TASK GOAL: Go through the data underneath and report how many lines hold the string "Cenforce", giving only the number.

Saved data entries
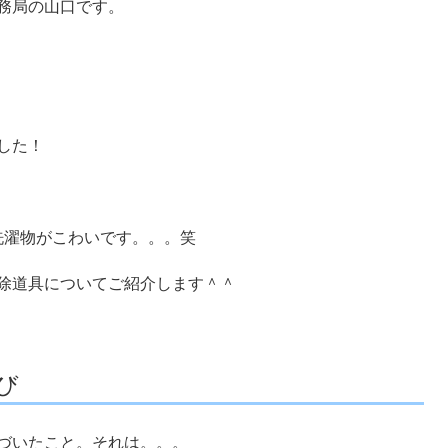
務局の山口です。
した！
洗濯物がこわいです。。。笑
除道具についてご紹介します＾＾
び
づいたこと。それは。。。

==

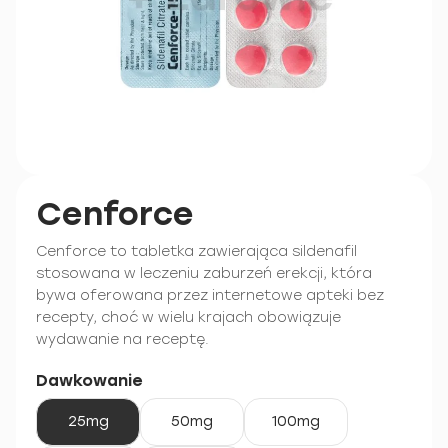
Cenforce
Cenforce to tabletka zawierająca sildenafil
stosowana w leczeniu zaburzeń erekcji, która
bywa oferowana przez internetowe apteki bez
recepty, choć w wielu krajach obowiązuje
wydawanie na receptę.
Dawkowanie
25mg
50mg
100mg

RESPONSE TO THIS TASK: 2